Bisnis.com,JAKARTA – Pemerintah diharapkan segera mengeluarkan peraturan teknis pelaksanaan untuk mendukung Instruksi Presiden No. 8/2018 tentang moratorium izin baru perkebunan kelapa sawit, yang selama ini dianggap multi interpretasi.
Adanya peraturan teknis pelaksanaan diharapkan dapat memberi kepastian hukum bagi para pelaku industri kelapa sawit nasional.
Praktisi hukum perkebunan dari Dentons HPRP Maurice Situmorang menilai bahwa moratorium sawit yang ditetapkan pemerintah, selain memfasilitasi survei produksi sawit nasional, juga dalam rangka merangkul keinginan Uni Eropa untuk memastikan bahwa produksi sawit dalam negeri sustainable.
Namun ia menekankan bahwa instruksi presiden ini tidak dilengkapi dengan peraturan pelaksanaan teknis yang memadai, hingga menyebabkan ketidakpastian di antara para pelaku industri.
“Peraturan ini juga dapat menjadi amunisi pemerintah melawan langkah Uni Eropa yang berusaha membatasi impor minyak kelapa sawit dari Indonesia, dan menerapkan cukai cukup besar kepada para eksportir minyak sawit dari Indonesia dengan menunjukkan bahwa Pemerintah Indonesia tegas dalam upaya menjadikan industri perkebunan sebagai industri yang sustainable dan tetap dalam komitmennya menjaga kelestarian dan keberagaman hutan Indonesia,” katanya, Kamis (8/8/2019).
Menurutnya, petunjuk pelaksanaan yang jelas bagi pelaku Industri dapat menunjukkan kepada Uni Eropa bahwa produksi sawit Indonesia adalah berkelanjutan.
Baca Juga
“Memang dari segi volume pasar Eropa tidak sebesar pasar China atau India, namun jika kita berbicara mengenai market, kita tidak hanya mau menjual produk ke India dan China saja. Kita mau hasil produksi kelapa sawit Indonesia dapat dipasarkan ke seluruh negara tanpa ada perbedaan atau diskriminasi ” katanya.
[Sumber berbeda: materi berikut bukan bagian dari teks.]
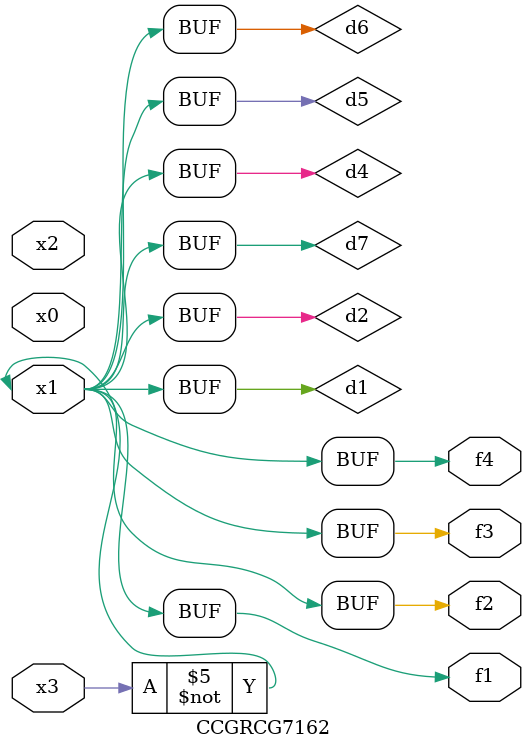
<source format=v>
module CCGRCG7162(
	input x0, x1, x2, x3,
	output f1, f2, f3, f4
);

	wire d1, d2, d3, d4, d5, d6, d7;

	not (d1, x3);
	buf (d2, x1);
	xnor (d3, d1, d2);
	nor (d4, d1);
	buf (d5, d1, d2);
	buf (d6, d4, d5);
	nand (d7, d4);
	assign f1 = d6;
	assign f2 = d7;
	assign f3 = d6;
	assign f4 = d6;
endmodule

</source>
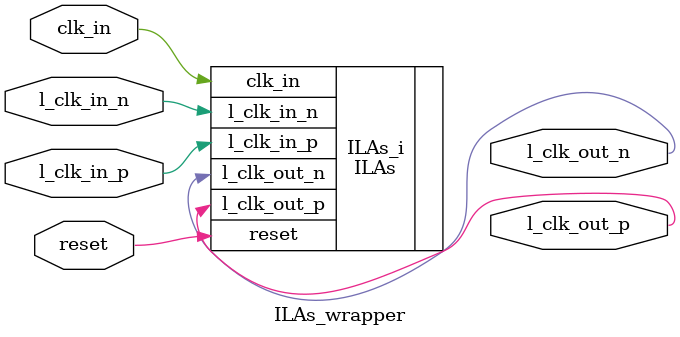
<source format=v>
`timescale 1 ps / 1 ps

module ILAs_wrapper
   (clk_in,
    l_clk_in_n,
    l_clk_in_p,
    l_clk_out_n,
    l_clk_out_p,
    reset);
  input clk_in;
  input l_clk_in_n;
  input l_clk_in_p;
  output l_clk_out_n;
  output l_clk_out_p;
  input reset;

  wire clk_in;
  wire l_clk_in_n;
  wire l_clk_in_p;
  wire l_clk_out_n;
  wire l_clk_out_p;
  wire reset;

  ILAs ILAs_i
       (.clk_in(clk_in),
        .l_clk_in_n(l_clk_in_n),
        .l_clk_in_p(l_clk_in_p),
        .l_clk_out_n(l_clk_out_n),
        .l_clk_out_p(l_clk_out_p),
        .reset(reset));
endmodule

</source>
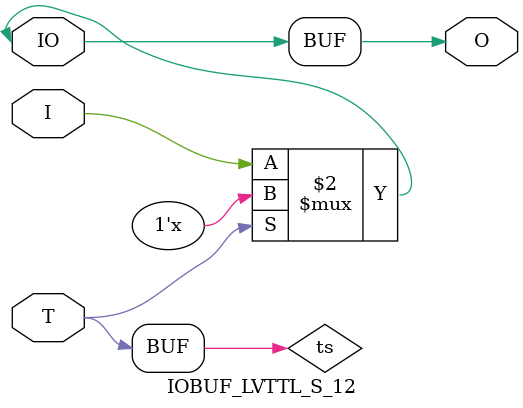
<source format=v>

/*

FUNCTION    : INPUT TRI-STATE OUTPUT BUFFER

*/

`celldefine
`timescale  100 ps / 10 ps

module IOBUF_LVTTL_S_12 (O, IO, I, T);

    output O;

    inout  IO;

    input  I, T;

    or O1 (ts, 1'b0, T);
    bufif0 T1 (IO, I, ts);

    buf B1 (O, IO);

endmodule

</source>
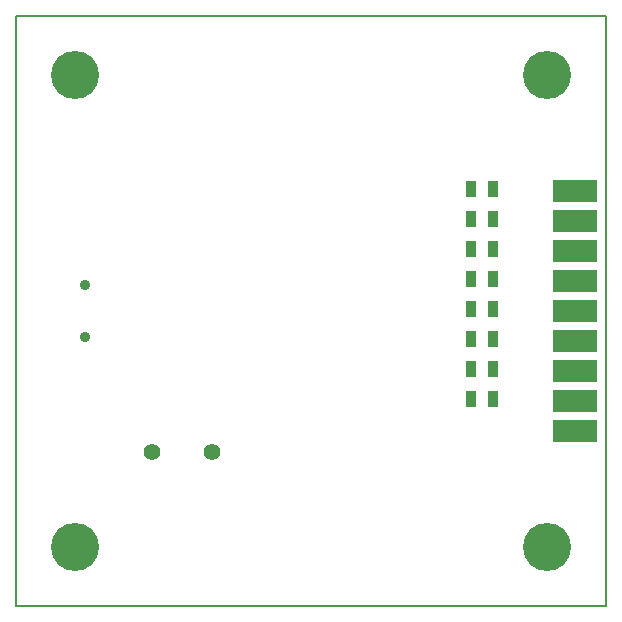
<source format=gbs>
G04 (created by PCBNEW (2013-mar-13)-testing) date Thu 04 Apr 2013 06:24:57 PM CEST*
%MOIN*%
G04 Gerber Fmt 3.4, Leading zero omitted, Abs format*
%FSLAX34Y34*%
G01*
G70*
G90*
G04 APERTURE LIST*
%ADD10C,0.006*%
%ADD11C,0.00590551*%
%ADD12C,0.0354*%
%ADD13R,0.035X0.055*%
%ADD14C,0.056*%
%ADD15C,0.16*%
%ADD16R,0.149606X0.0755905*%
G04 APERTURE END LIST*
G54D10*
G54D11*
X64960Y-49212D02*
X64960Y-68897D01*
X84645Y-49212D02*
X64960Y-49212D01*
X84645Y-68897D02*
X84645Y-49212D01*
X64960Y-68897D02*
X84645Y-68897D01*
G54D12*
X67264Y-58189D03*
X67264Y-59921D03*
G54D13*
X80125Y-62000D03*
X80875Y-62000D03*
X80125Y-61000D03*
X80875Y-61000D03*
X80125Y-60000D03*
X80875Y-60000D03*
X80125Y-59000D03*
X80875Y-59000D03*
X80125Y-58000D03*
X80875Y-58000D03*
X80125Y-57000D03*
X80875Y-57000D03*
X80125Y-56000D03*
X80875Y-56000D03*
X80125Y-55000D03*
X80875Y-55000D03*
G54D14*
X69500Y-63750D03*
X71500Y-63750D03*
G54D15*
X66929Y-51181D03*
X82677Y-51181D03*
X82677Y-66929D03*
X66929Y-66929D03*
G54D16*
X83600Y-63055D03*
X83600Y-62055D03*
X83600Y-61055D03*
X83600Y-60055D03*
X83600Y-59055D03*
X83600Y-58055D03*
X83600Y-57055D03*
X83600Y-56055D03*
X83600Y-55055D03*
M02*

</source>
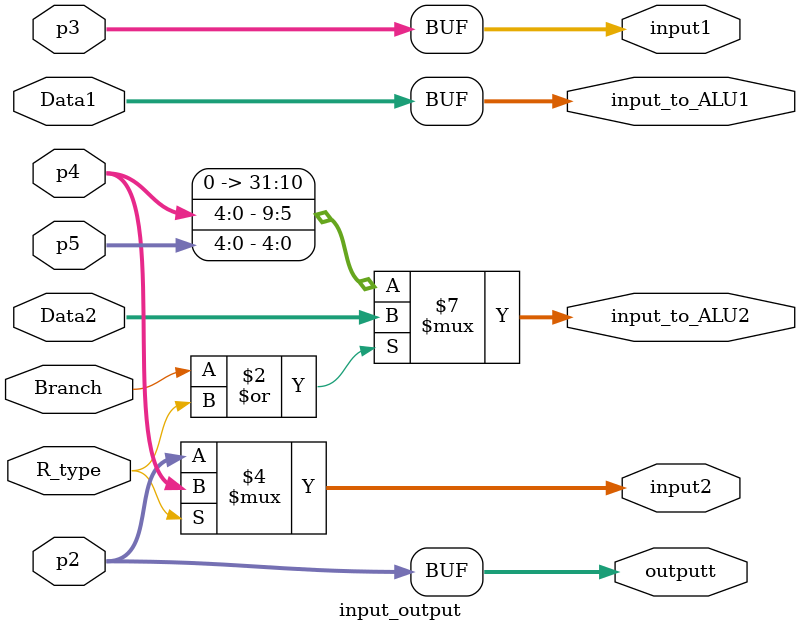
<source format=v>
module input_output( input [4:0] p5, 
    input [4:0] p4, 
    input [4:0] p3, 
    input [4:0] p2,
    input Branch,
    input R_type, 
    input [31:0] Data1,
    input [31:0] Data2,
    output reg [4:0] outputt,
    output reg [4:0] input1,
    output reg [4:0] input2,
    output reg [31:0] input_to_ALU1,
    output reg [31:0] input_to_ALU2
);
always @(*)
begin
    if(Branch | R_type)
        input_to_ALU2 = Data2;
    else 
        input_to_ALU2 = {22'b000000000000000000000, p4, p5};

    input_to_ALU1 = Data1;

    if(R_type)
        input2 = p4;
    else
        input2 =p2;
    
    input1 = p3;
    outputt = p2;
end 

endmodule
</source>
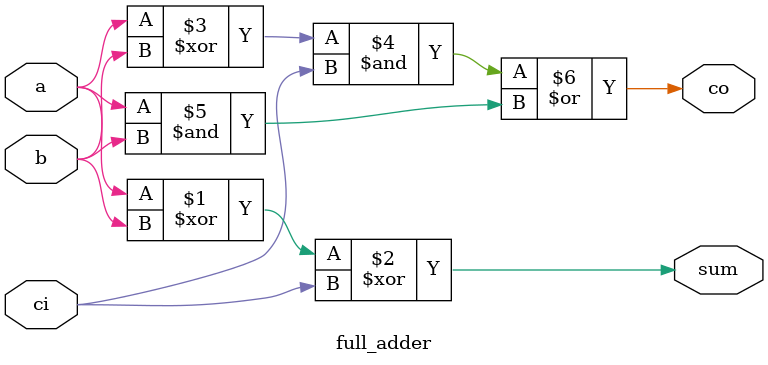
<source format=v>
`timescale 1ns/1ns

module full_adder(a, b, ci, sum, co);

input a, b, ci;
output sum, co;

assign #10 sum = (a ^ b) ^ ci;
assign #25 co = ((a ^ b) & ci) | (a & b);

endmodule
</source>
Pemerintah Indonesia pada saat ini tengah berupaya menuntut Uni Eropa ke World Trade Organization (WTO) atas tindakannya merancang kebijakan bertajuk Delegated Regulation Supplementing Directive of The EU Renewable Energy Directive II yang diajukan oleh Komisi Eropa pada 13 Maret 2019. Kebijakan ini mengklasifikasikan minyak kelapa sawit sebagai produk yang tidak berkelanjutan dan memiliki resiko tinggi.
Kebijakan ini berpotensi menghambat masuknya CPO dari Indonesia ke Eropa. Selain itu, Uni Eropa juga menerapkan Bea Masuk Imbalan Sementara (BMIS) terhadap impor biodiesel dari Indonesia terkait dugaan subsidi pada produk sawit. Besarannya berkisar antara 8-18 persen dan dijadwalkan mulai berlaku 6 September 2019.
“Saya tidak setuju dengan tuduhan Uni Eropa itu. Dana Badan Pengelola Dana Perkebunan Kelapa Sawit salah satunya berasal dari pungutan pemerintah ke para pengusaha sawit yang melakukan kegiatan ekspor. Pungutan itu kemudian dikelola dalam suatu wadah yang bertujuan untuk mengembangkan industri sawit nasional, sehingga menjadi salah kaprah kalau itu disebut atau dikategorikan sebagai bentuk subsidi, seperti yang dituduhkan,” jelas Maurice.
Ia menambahkan bahwa memang WTO adalah badan yang tepat untuk menyampaikan keberatan pemerintah Indonesia ini, apalagi karena kita pernah menang melawan Uni Eropa di WTO pada tahun 2013–2015 saat Uni Eropa menerapkan bea tambahan terhadap bio diesel. Namun ia juga meminta pemerintah agar melakukan pendekatan lain kepada Uni Eropa.
“Mungkin harus dilakukan pendekatan politik dengan penekanan bahwa dalam kegiatan perdagangan internasional jangan sampai ada salah satu pihak merasa superior dari yang lain. Jadi rasa saling membutuhkan antara suatu negara dengan negara lain bisa lebih dikedepankan. Mereka ekspor ke kita, dan kita ekspor ke mereka. Masing-masing ada yang ditawarkan, termasuk mereka juga membutuhkan CPO dari kita," pungkasnya.